Things to do:
A. Use the company profile to decide whether each statement agrees with it. For each, answer yes or no and quote the words that decide it.
(i) The company's global headquarters is in Warsaw, Ind.
(ii) Heinlein wrote about sprayable skin in "The Puppet Masters," published in 1961.
(iii) Martin Caidin's "Cyborg" was later dramatized in an NBC series.
B. According to the company profile, what was the company's R&D expenditure?
C. Carry the company profile forward from its final sentence.

Document excerpt:
08.12.22
Rank: #3 (Last year: #3)
$7.83 Billion
Prior Fiscal: $7.02 Billion
Percentage Change: +11.5%
R&D Expenditure: $497M
Best FY21 Quarter: Q4 $2.03B
Latest Quarter: Q2 $1.78B
No. of Employees: 19,500
Global Headquarters: Warsaw, Ind.
KEY EXECUTIVES:
Bryan Hanson, Chairman, President, and CEO
Ivan Tornos, COO
Suketu Upadhyay, Exec. VP, CFO
Kenneth Tripp, SVP, Global Operations and Logistics
Rachel Ellingson, SVP, Chief Strategy Officer
David Kunz, SVP, Global Quality and Regulatory Affairs
Sang Yi, President, Asia Pacific
Wilfred van Zuilen, President, Europe, Middle East and Africa
Commendations are in order for the prognosticators—authors like Philip K. Dick, Clifford Simak, Robert Heinlein, Michael Crichton, and others who envisioned 21st-century medicine long before its actual birth.
Simak, for example, concocted the idea for a regenerative tissue repair product (“Time is the Simplest Thing” 1961) half a century before the real stuff came along, courtesy of U.K. scientists.
Similarly, Heinlein wrote about sprayable skin for minor burn treatment (“The Puppet Masters” 1951), a full 67 years prior to U.S. Food and Drug Administration approval of Avita Medical’s spray-on skin system, RECELL.
Crichton beat AccuVein LLC to the punch for the automatic vein finder (40 years in advance), and Dick laid claim to artificial organs (“Cantata” 1964), electrical brain signal reading technology (“A Scanner Darkly” 1977), transdermal substance delivery (“Vulcan’s Hammer” 1960), and the artificial heart (“Dr. Futurity” 1960).
Curiously, though, none of these literary visionaries (or others) dreamed up a “smart” knee. The closest anyone came to such a whimsical notion was Martin Caidin, whose man-machine pairing in the 1972 best-seller “Cyborg” was later dramatized in the ABC series, “The Six Million Dollar Man.”
Alas, Caidin and his cohorts lost bragging rights to a self-assessing artificial joint that “talks” to doctors. Despite their impressive prophetic prowess, those authors never imagined—or perhaps never thought it possible—to combine sensor technology with an artificial joint.
William Hunter, however, knew better. He was convinced the combination was not only possible, but likely revolutionary as well.
The company Hunter founded a decade ago on his conviction is proving him right—the implantable sensor technology it developed could forever change the patient-doctor relationship, as it aims to improve healthcare outcomes through continuous data collection and analysis.

Data excerpts:
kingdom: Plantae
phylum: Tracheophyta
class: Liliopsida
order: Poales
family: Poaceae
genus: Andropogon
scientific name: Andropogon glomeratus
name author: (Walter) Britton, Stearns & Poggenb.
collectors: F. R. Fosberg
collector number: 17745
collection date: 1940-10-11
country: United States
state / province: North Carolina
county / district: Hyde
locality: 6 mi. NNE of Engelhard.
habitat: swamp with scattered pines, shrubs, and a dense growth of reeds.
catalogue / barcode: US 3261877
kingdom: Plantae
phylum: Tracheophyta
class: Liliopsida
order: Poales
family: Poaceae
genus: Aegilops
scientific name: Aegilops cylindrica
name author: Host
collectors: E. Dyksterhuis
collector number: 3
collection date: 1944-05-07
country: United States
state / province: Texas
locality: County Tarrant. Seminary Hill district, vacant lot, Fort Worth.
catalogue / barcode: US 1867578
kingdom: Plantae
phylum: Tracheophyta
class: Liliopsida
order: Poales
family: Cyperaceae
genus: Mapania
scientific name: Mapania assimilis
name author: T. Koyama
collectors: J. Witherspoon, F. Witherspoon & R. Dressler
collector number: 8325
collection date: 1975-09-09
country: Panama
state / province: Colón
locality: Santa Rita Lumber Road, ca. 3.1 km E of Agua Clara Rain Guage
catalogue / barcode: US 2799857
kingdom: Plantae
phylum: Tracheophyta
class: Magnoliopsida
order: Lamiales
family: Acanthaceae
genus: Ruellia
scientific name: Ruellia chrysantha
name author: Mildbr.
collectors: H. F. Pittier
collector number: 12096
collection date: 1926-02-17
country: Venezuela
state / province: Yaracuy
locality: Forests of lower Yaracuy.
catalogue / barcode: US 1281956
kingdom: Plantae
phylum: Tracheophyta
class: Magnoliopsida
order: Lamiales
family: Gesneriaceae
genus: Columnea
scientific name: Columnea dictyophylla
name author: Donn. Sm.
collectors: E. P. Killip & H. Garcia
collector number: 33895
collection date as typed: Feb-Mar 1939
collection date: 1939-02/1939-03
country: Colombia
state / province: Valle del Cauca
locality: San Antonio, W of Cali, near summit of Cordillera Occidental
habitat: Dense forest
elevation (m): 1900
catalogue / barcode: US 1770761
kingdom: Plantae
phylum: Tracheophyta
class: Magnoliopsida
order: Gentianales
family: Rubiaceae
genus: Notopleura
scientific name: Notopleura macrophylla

Results by task:
A.
(i) Yes: "Global Headquarters: Warsaw, Ind."
(ii) No: "(“The Puppet Masters” 1951)"
(iii) No: "later dramatized in the ABC series, “The Six Million Dollar Man.”"

B. $497M

C.
“The vision for this company is straightforward...let’s collect data from inside the body and connect that device to the internet,” Hunter, MD, said in a Deloitte blog post last fall. “Why is it that your refrigerator is connected to the internet, but your heart valve or your knee replacement isn’t?”
Good question but an irrelevant one now, since Hunter’s Vancouver-based company, Canary Medical Inc., won U.S. regulatory approval last summer for its proprietary implantable Canturio TE (tibial extension) sensor technology. Using 3D gyroscopes and 3D accelerometers, Canturio TE (CTE) measures, records, and securely sends to the Cloud a wide range of gait data. Surgeons can also compare post-operative gait metrics with mobility metrics collected before total knee replacement surgery.
The CTE’s high-fidelity sensors are modeled after drone guidance system mechanics, and collect 25 observations per second (similar to the human eye) to measure patient activity; three times a day, the CTE collects higher fidelity data at 800 observations per second. A pacemaker battery with a 20-year lifespan powers the device, enabling it to collect daily patient data for the first year after total knee arthroscopy (TKA).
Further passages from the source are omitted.